For their part, Politico reported, Democrats “insist they’re holding Kavanaugh to the same standard that governed the release of an estimated 170,000 documents on Justice Elena Kagan’s record before her Supreme Court confirmation. But Republicans protest that Schumer is slowing down Kavanaugh to an extent that they never imposed on Kagan, with the New York Democrat refusing to even meet with Trump’s pick before a document deal is reached.”

The Bounds Nomination is Pulled

The question is whether McConnell will do what he says, given what happened to Ryan Bounds, who had received a qualified rating from the leftist American Bar Association.

“Fearing imminent defeat,” as Roll Call termed it, McConnell and the White House pulled Bounds’s nomination just one day before the confirmation vote.

But Trump and McConnell acted at the behest of two renegade “conservatives”: One was Senator Marco Rubio of Florida, one of the 16 victims of the Trump juggernaut during the GOP primaries in 2016. The other was Senator Tim Scott of South Carolina, who is black.

It appeared as if Bounds, a federal prosecutor in Oregon who graduated from Yale Law School, would be confirmed until Scott claimed to have suddenly discovered the “racially-charged” material from his college days at Stanford a quarter-century ago.

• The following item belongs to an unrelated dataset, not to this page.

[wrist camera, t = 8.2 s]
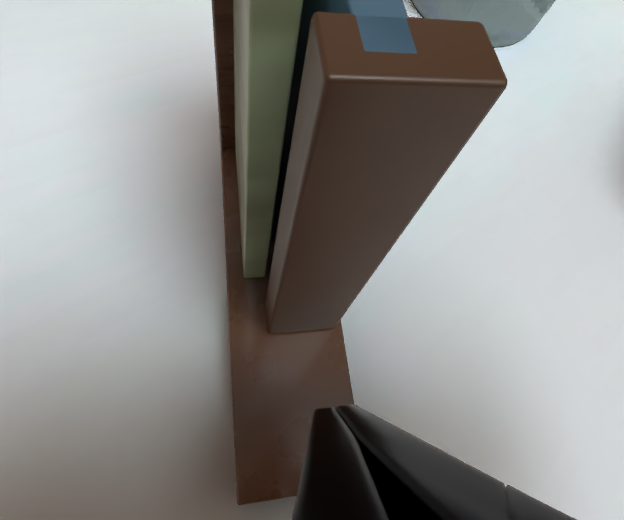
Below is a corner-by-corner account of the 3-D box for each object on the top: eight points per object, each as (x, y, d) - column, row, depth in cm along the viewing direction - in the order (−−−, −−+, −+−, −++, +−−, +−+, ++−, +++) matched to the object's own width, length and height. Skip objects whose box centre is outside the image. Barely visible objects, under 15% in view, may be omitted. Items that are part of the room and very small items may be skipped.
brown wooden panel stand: (357, 483, 14) (922, 597, 2) (237, 502, 13) (222, 798, 2) (307, 151, 20) (405, -294, 8) (221, 151, 19) (191, -340, 7)
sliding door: (334, 328, 15) (512, 84, 5) (267, 334, 15) (324, 76, 5) (312, 180, 18) (402, -169, 8) (254, 181, 17) (274, -189, 7)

According to the hard-left Alliance for Justice, Bounds’ conservative views are, well, out of bounds for a judge.

Among other things, Bounds wrote critically of the race hustlers who dominate the American campus, complaining about those who “divide up by race for their feel-good ethnic hoedowns.”

He wrote that “race-focused groups” should not continue on campus, claiming that the “existence of ethnic organizations is no inevitable prerequisite to maintaining a diverse community — white students, after all, seem to be doing all right without an Aryan Student Union.”

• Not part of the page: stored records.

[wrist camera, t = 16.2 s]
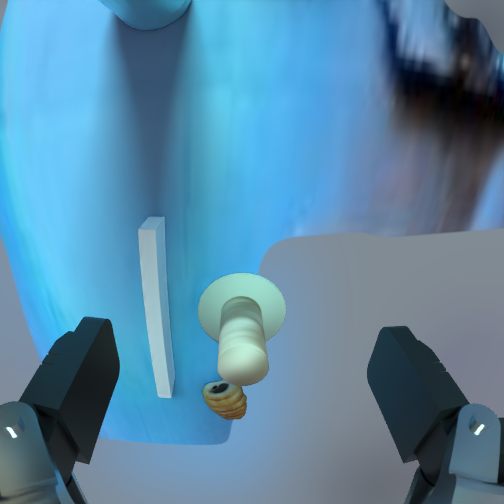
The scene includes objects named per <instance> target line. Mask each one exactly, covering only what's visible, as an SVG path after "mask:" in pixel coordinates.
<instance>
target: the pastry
mask: <svg viewBox="0 0 504 504" xmlns="http://www.w3.org/2000/svg"><path fill="white" fill-rule="evenodd" d="M202 392H203V397H204V399H205V402H206V403H207V404H208V406H209V407H210V408H211V409H212V410H213V411H214V412H216V413H217V414H219V415H220V416H221V417H223V418H225V419H228V420H229V419H241V418H242V417H243V416H244V415H245V413H246V407H247V404H246V399H247V397H246V395H245V394H244V393H243V390H242V387H241V386H238V385H233V384H231V383H228V382H227V381H225V380H224V379H223V380H220V381H218V382H212V383H208V384H206V385H205V386H204V388H203V391H202Z"/></svg>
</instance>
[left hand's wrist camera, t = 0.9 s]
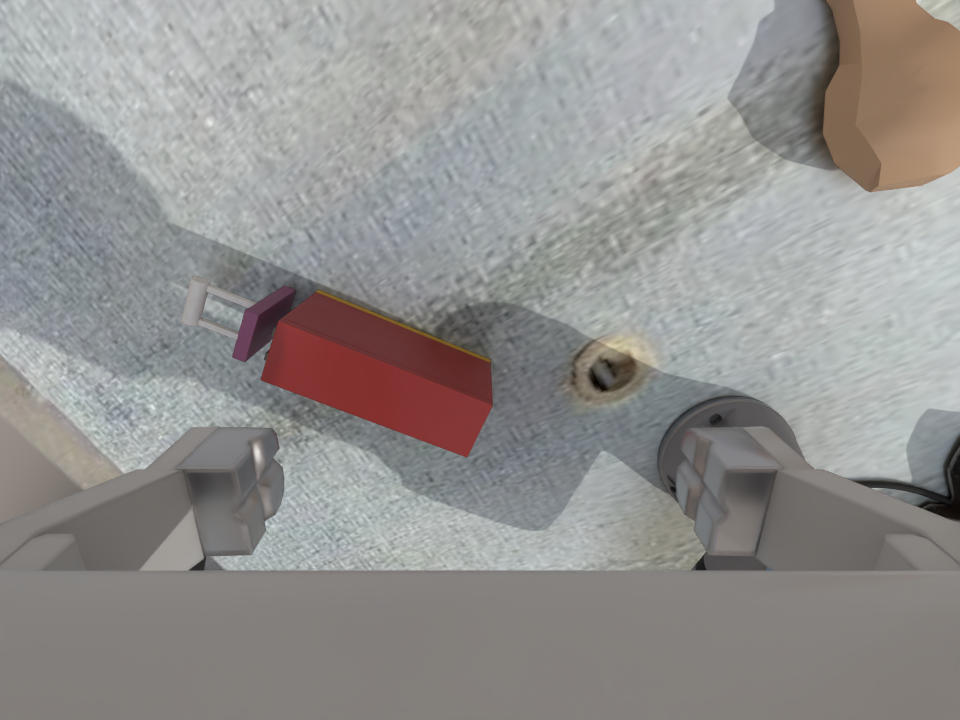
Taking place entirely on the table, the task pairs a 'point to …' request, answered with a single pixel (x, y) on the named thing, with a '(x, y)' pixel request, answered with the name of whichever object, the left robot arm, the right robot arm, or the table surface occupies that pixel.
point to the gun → (956, 511)
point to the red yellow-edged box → (381, 372)
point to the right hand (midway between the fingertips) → (278, 549)
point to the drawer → (255, 321)
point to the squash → (893, 95)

Using racist and offensive language, Bounds claimed that there were communities on campus who believed that the “opponent is the white male and his coterie of meanspirited lackeys: ‘oreos,’ ‘twinkies,’ ‘coconuts,’ and the like.”

Similarly, Bounds accused campus “race-thinkers” of denigrating African-Americans as “oreos,” “Uncle Toms” or “sell-outs” if they rejected “victimhood status.”

This was beyond the pale.

According to Roll Call, Scott told Rubio he would vote against Bounds. “Sen. Scott needed more time to talk to people who knew him and that’s not available. Sen. Scott said he couldn’t vote for him today if the vote was now. I support him in that decision,” Rubio said.

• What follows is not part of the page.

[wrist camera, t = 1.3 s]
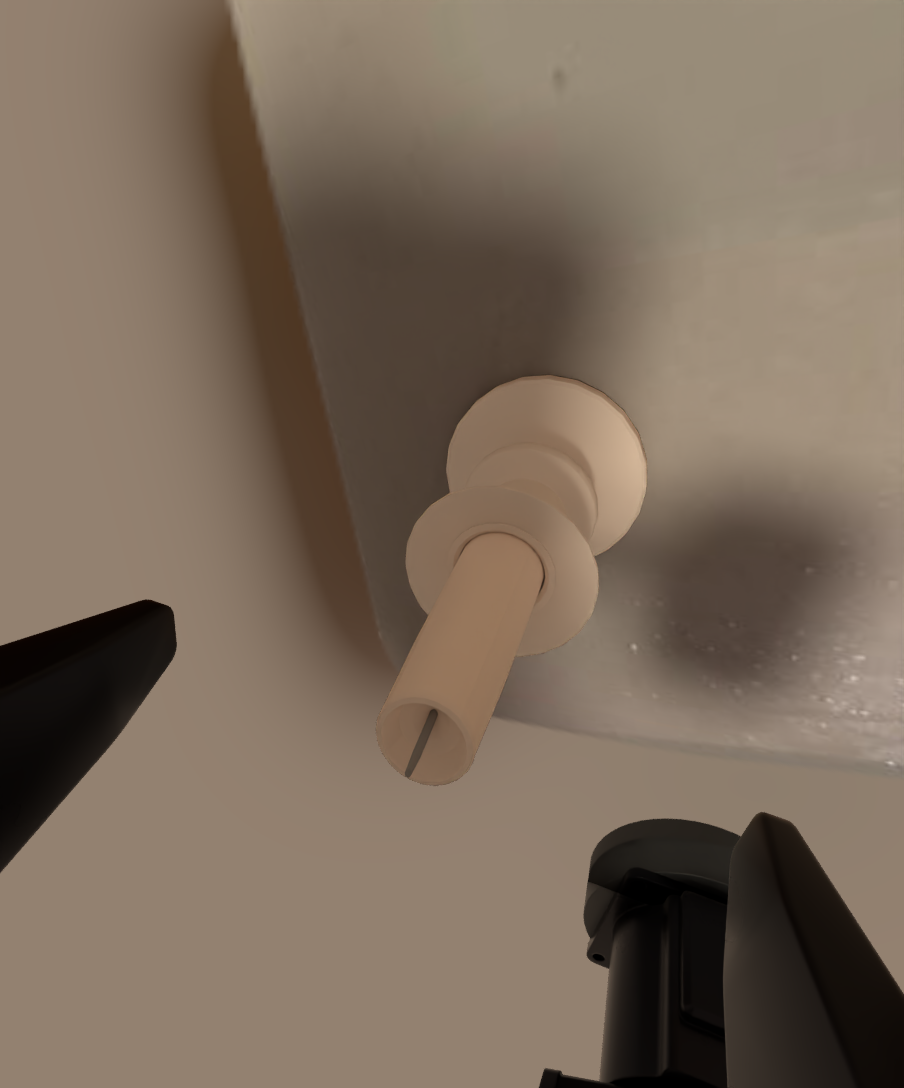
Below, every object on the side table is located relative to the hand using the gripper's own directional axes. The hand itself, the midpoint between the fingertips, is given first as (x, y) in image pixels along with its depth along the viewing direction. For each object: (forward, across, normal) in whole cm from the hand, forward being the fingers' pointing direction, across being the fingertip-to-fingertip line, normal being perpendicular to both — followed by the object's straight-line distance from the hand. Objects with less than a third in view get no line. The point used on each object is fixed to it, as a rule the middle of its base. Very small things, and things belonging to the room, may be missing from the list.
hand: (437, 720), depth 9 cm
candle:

Politico reported that Scott spoke to Bounds by telephone, and “after talking with Rubio … the two senators met with Bounds in person. But neither conversation persuaded them.

But Bounds couldn’t “alleviate Scott’s concerns” and show “how he had grown” in the last 25 years, a source told Politico.

Wrote David Lat at Above The Law, “This was rather late of Senator Scott to be raising these issues. They’ve been known about for months; Bounds’s confirmation hearing took place on May 9, and he was voted out of committee on June 7.”

The liberal judicial advocacy group Alliance fo Justice sent its letter, calling Bounds “intolerant” and “outrageous,” to senators on June 6.

Wrote Lat, “And here’s the most perverse aspect of the situation: Senator Scott voted in favor of cloture on the Bounds nomination — which, as noted, is generally a prelude to a successful confirmation vote.”

Lat believes the college writings of judicial nominees should not be considered.

The Bounds affair is instructive as to whether McConnell’s threats will work. After all, who knows what someone might dig up about Kavanaugh?